=== Data extracts ===

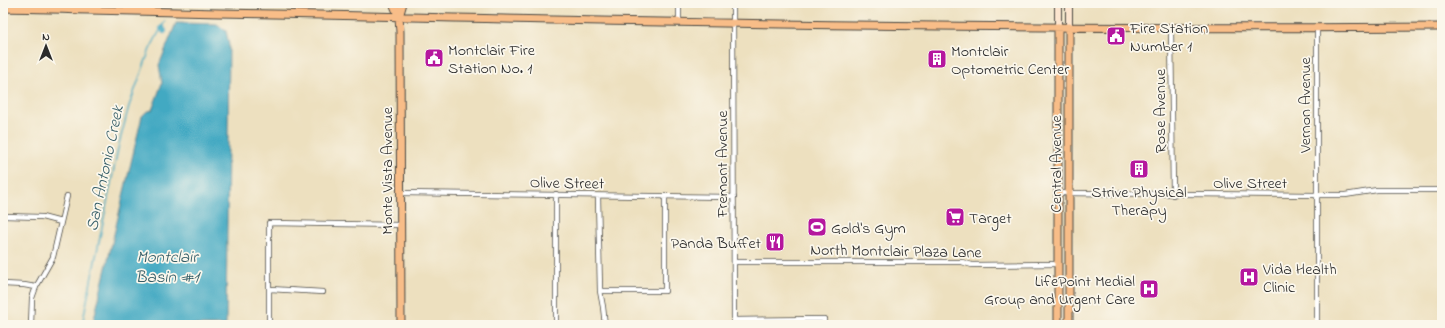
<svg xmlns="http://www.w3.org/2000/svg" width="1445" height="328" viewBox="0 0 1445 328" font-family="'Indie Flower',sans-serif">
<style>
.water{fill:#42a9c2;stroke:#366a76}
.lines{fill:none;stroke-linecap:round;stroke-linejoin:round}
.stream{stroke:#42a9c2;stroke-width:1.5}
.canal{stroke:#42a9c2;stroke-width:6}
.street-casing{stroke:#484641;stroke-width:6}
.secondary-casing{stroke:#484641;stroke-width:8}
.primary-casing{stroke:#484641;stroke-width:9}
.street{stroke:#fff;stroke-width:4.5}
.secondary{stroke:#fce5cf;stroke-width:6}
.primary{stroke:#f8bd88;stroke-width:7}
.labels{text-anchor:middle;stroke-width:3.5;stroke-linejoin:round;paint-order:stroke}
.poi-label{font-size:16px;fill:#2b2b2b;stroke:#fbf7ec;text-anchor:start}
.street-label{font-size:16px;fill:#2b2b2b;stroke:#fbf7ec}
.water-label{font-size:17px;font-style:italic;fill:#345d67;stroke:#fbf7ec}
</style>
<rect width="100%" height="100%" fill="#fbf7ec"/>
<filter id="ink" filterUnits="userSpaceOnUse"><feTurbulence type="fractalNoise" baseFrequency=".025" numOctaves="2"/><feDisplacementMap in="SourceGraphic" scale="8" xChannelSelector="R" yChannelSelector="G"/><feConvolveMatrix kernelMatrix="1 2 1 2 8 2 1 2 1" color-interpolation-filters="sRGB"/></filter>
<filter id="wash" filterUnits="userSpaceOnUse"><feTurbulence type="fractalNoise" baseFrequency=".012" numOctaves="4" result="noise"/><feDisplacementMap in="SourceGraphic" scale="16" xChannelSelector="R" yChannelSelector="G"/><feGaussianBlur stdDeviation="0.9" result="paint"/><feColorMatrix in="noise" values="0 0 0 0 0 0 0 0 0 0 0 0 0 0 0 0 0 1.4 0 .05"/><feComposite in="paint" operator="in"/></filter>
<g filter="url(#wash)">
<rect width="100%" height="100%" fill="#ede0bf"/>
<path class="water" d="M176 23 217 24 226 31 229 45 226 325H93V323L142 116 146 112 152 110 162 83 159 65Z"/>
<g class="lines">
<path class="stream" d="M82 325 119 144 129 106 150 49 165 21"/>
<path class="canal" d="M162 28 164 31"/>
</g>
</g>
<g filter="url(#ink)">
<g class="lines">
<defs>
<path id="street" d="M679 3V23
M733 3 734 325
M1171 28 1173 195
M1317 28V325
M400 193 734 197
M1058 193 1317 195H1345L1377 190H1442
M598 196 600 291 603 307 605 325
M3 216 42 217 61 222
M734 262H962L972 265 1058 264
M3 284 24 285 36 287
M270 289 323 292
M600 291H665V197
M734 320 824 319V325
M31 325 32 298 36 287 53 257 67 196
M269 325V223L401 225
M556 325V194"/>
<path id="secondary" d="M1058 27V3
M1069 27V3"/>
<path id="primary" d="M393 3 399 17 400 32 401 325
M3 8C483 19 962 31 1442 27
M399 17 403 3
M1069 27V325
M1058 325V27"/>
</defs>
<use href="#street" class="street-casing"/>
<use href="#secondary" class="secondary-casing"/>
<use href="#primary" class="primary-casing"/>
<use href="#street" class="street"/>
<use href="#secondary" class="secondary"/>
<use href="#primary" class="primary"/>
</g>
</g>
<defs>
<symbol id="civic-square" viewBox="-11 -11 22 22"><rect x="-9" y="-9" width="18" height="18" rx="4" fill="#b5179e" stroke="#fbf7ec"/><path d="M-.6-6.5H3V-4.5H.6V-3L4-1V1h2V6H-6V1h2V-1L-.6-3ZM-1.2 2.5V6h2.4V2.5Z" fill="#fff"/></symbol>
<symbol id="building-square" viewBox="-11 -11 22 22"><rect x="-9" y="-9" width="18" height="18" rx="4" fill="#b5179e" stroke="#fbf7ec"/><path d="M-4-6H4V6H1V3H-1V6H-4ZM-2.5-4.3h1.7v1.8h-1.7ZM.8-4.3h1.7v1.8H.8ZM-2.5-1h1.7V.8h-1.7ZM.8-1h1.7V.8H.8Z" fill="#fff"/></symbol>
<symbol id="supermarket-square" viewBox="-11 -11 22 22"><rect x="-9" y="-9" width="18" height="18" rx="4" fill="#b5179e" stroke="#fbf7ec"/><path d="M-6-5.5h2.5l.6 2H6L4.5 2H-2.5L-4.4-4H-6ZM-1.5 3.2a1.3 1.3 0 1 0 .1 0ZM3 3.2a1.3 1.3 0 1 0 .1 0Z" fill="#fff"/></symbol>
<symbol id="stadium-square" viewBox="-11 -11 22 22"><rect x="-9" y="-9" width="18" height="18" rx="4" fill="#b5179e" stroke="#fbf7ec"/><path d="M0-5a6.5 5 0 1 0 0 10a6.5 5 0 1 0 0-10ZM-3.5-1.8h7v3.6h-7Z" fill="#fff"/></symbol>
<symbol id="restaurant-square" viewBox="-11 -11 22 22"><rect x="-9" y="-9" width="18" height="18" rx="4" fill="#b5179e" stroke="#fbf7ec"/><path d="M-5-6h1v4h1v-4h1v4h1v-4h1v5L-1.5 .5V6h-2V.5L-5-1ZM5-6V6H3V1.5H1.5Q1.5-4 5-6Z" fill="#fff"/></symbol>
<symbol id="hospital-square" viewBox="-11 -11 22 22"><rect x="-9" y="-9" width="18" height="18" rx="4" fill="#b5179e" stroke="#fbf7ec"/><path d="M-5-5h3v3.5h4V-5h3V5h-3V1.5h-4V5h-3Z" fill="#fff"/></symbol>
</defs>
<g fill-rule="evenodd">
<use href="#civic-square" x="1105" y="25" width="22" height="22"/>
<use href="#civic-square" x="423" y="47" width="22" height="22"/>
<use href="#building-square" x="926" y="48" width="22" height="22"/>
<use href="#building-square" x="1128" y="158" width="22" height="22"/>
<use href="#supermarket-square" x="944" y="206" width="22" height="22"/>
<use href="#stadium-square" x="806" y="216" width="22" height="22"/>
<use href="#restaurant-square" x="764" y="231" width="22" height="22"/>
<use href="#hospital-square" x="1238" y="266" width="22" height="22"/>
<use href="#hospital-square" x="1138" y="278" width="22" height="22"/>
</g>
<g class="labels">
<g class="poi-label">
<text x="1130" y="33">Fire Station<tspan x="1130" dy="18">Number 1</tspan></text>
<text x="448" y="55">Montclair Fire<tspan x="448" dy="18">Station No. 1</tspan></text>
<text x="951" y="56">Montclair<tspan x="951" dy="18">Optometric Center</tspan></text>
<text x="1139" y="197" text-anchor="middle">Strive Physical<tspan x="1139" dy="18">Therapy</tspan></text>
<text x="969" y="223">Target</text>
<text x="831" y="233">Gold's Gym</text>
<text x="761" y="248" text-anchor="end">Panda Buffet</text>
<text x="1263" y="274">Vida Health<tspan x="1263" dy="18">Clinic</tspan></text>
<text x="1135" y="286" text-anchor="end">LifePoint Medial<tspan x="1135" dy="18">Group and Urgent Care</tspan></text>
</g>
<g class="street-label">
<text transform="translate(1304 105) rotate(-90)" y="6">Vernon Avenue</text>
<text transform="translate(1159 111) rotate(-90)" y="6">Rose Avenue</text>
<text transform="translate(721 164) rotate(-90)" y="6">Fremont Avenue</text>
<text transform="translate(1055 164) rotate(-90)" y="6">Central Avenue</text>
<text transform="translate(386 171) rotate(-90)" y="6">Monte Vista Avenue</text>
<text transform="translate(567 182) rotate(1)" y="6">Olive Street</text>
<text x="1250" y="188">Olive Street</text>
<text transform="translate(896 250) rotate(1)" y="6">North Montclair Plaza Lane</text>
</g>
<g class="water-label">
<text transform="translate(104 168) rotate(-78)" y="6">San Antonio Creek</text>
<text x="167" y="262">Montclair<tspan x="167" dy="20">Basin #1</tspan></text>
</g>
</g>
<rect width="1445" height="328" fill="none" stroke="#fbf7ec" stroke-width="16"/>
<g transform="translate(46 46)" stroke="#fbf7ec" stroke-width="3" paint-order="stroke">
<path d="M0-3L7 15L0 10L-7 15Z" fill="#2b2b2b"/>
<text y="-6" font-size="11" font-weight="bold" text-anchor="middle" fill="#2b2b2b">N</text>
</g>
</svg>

===

__What you should do__.
Take every line from the data that includes the word "scale".

__Solution for this problem__.
<filter id="ink" filterUnits="userSpaceOnUse"><feTurbulence type="fractalNoise" baseFrequency=".025" numOctaves="2"/><feDisplacementMap in="SourceGraphic" scale="8" xChannelSelector="R" yChannelSelector="G"/><feConvolveMatrix kernelMatrix="1 2 1 2 8 2 1 2 1" color-interpolation-filters="sRGB"/></filter>
<filter id="wash" filterUnits="userSpaceOnUse"><feTurbulence type="fractalNoise" baseFrequency=".012" numOctaves="4" result="noise"/><feDisplacementMap in="SourceGraphic" scale="16" xChannelSelector="R" yChannelSelector="G"/><feGaussianBlur stdDeviation="0.9" result="paint"/><feColorMatrix in="noise" values="0 0 0 0 0 0 0 0 0 0 0 0 0 0 0 0 0 1.4 0 .05"/><feComposite in="paint" operator="in"/></filter>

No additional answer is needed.